Japan: Japan's conservative opposition swept to victory in national polls Sunday, giving former Prime Minister Shinzo Abe a second chance to push his hawkish security agenda and reflate the economy.
Voters dumped Prime Minister Yoshihiko Noda three years after his Democratic Party of Japan (DPJ) promised a change from more than half a century of almost unbroken rule by the Liberal Democratic Party (LDP).
Noda said he would be resigning his party leadership in the wake of the drubbing.
But with turnout at a record low and voters complaining of no real choice, Abe acknowledged the result not a ringing endorsement.
"This doesn't mean confidence in the LDP has been fully restored," Abe said.
"I think this result means a 'no' to the political confusion of the DPJ. People will be strictly watching if the LDP will be able to live up to expectations."
Abe spent the campaign pledging to bolster Japan's defences and stand up to China in a dispute over the sovereignty of islands.
As the results came in, he showed no signs of rowing back.
"China is challenging the fact that (the islands) are Japan's inherent territory," he said. "Our objective is to stop the challenge. We don't intend to worsen relations between Japan and China."
The 58-year-old, whose first stint as premier in 2006-7 ended ignominiously, has vowed to rectify the listless economy after years of deflation, made worse by a soaring currency that has squeezed exporters.
He also offered to boost spending on infrastructure at a time when much of the tsunami-wrecked northeast remains a shell of its former self.
Abe's calls were criticised by opponents as a return to the LDP's "construction state" of the last century that left the countryside riddled with underused bridges and roads to nowhere.
NHK television, citing forecasts based on both official results and its own exit polls, said the LDP had won at least 255 seats with 95 seats undecided, against 39 seats secured by the DPJ.

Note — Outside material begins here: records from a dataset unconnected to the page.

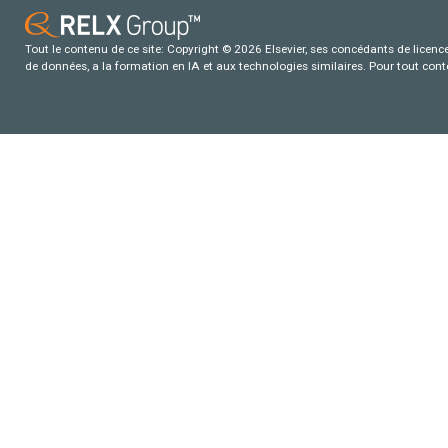
Tout le contenu de ce site: Copyright © 2026 Elsevier, ses concédants de licence e
de données, a la formation en IA et aux technologies similaires. Pour tout con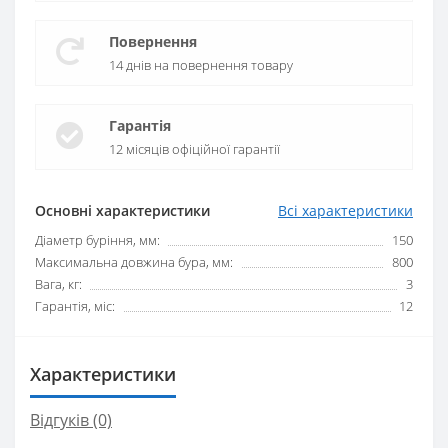
Повернення
14 днів на повернення товару
Гарантія
12 місяців офіційної гарантії
Основні характеристики
Всі характеристики
Діаметр буріння, мм:
150
Максимальна довжина бура, мм:
800
Вага, кг:
3
Гарантія, міс:
12
Характеристики
Відгуків (0)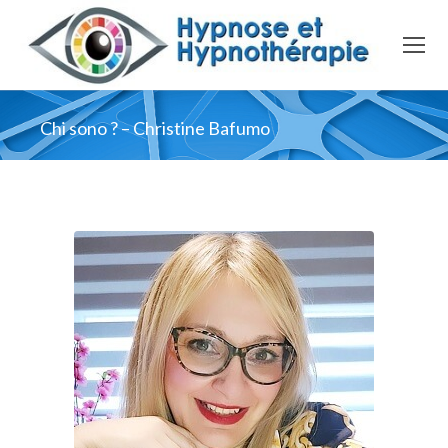
Chi sono ? – Christine Bafumo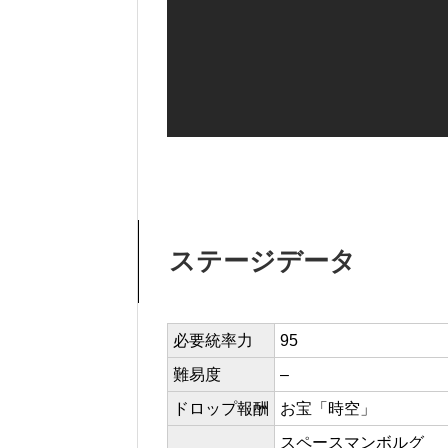
ステージデータ
必要統率力
95
難易度
–
ドロップ報酬
お宝「時空」
スペースマンボルグ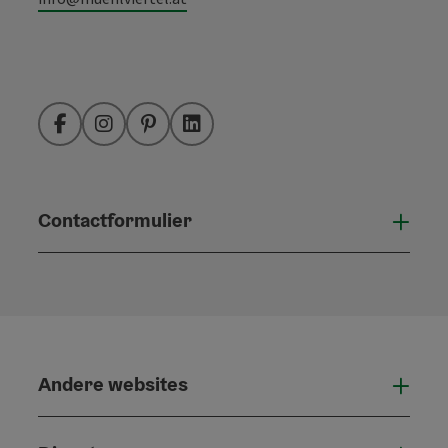
Facebook
Instagram
Pinterest
LinkedIn
Contactformulier
Open
Andere websites
And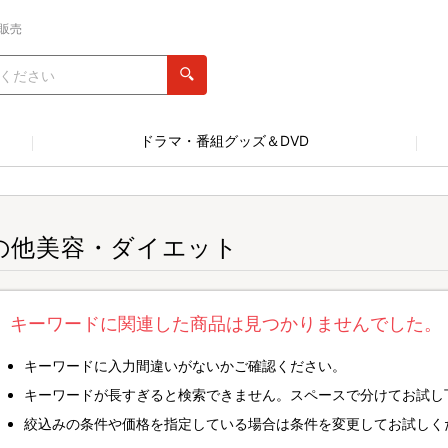
販売
ドラマ・番組グッズ＆DVD
の他美容・ダイエット
キーワードに関連した商品は見つかりませんでした。
キーワードに入力間違いがないかご確認ください。
キーワードが長すぎると検索できません。スペースで分けてお試し
絞込みの条件や価格を指定している場合は条件を変更してお試しく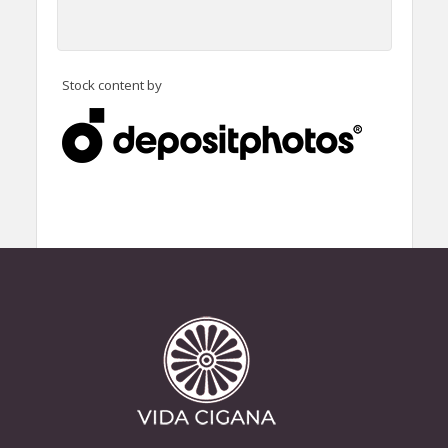
Stock content by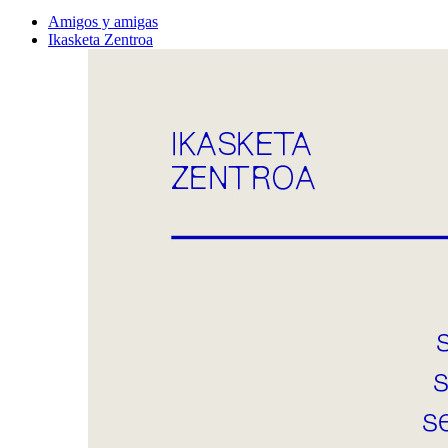
Amigos y amigas
Ikasketa Zentroa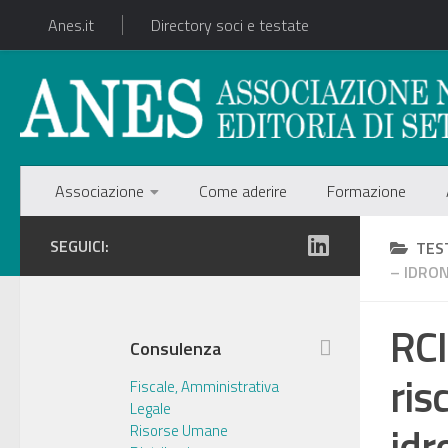
Anes.it
Directory soci e testate
Associazione
Come aderire
Formazione
SEGUICI:
TES
– IDRO
RCI
Consulenza
ris
Fiscale, Amministrativa
Legale
idr
Risorse Umane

The LDP is expected to easily secure a majority of the 480-seat chamber with New Komeito, its junior coalition partner, expected to win at least 25 seats, NHK said.

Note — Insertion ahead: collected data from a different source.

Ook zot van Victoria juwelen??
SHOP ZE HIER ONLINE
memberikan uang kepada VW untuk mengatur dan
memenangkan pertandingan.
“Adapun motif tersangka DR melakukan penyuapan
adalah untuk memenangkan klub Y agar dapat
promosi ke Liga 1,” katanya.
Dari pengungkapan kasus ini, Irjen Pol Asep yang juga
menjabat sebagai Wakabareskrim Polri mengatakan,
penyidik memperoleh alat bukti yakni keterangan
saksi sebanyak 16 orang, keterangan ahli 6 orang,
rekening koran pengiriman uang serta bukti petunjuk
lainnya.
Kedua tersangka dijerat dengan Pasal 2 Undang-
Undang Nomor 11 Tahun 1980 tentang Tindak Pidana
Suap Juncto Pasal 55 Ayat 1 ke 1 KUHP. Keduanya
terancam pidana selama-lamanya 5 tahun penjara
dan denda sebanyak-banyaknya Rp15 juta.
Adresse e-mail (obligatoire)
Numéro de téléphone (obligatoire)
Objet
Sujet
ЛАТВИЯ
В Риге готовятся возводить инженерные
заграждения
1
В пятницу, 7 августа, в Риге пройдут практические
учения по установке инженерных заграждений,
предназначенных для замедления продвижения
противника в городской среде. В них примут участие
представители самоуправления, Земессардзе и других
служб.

That could give the pair a more than two-thirds majority in the powerful lower house, enough to override the upper chamber in which no party has overall control.
Analysts say the LDP's victory has come by default, with voters disenchanted by the DPJ after three years of flip-flops, policy missteps and diplomatic drift, but having little faith in any of the alternatives.

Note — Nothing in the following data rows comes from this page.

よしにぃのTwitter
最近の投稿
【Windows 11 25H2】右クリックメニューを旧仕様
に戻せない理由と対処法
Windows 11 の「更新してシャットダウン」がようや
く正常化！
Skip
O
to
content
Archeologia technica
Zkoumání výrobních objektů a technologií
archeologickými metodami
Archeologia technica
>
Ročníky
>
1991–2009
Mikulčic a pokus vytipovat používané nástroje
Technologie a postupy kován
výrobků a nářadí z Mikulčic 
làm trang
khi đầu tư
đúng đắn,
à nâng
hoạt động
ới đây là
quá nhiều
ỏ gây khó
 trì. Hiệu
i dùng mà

Tetsuro Kato, politics expert at Hitotsubashi University said: "The results showed how deeply voters were disappointed with the DPJ over the past three years. It's not a landslide for the LDP but a crushing defeat for the DPJ.
"So-called non-affiliated voters had no parties to cast their ballots for. Even if they did, their votes were divided."
In the first national ballot since the tsunami-sparked meltdowns at Fukushima in March 2011, nuclear power had looked set to play a significant role. But an array of smaller parties promising an end to atomic generation made little impression.
The LDP says it will review all nuclear reactors in three years to decide whether to restart them.
Nationalist former Tokyo governor Shintaro Ishihara, whose bid to buy the islands at the centre of the dispute with Beijing sparked months of tensions, secured a seat as leader of the third largest party.
His rabble-rousing Japan Restoration Party won between 46 and 61 seats, NHK said, giving him weight enough to shout from the parliamentary sidelines.
Public unease about a worsening security environment -- North Korea lobbed a rocket over Japan's southern islands last week and China sent a plane into Japanese airspace -- bolstered Ishihara and Abe.
As Abe's victory became apparent, China's official news agency Xinhua urged Japan to reformulate its foreign policy.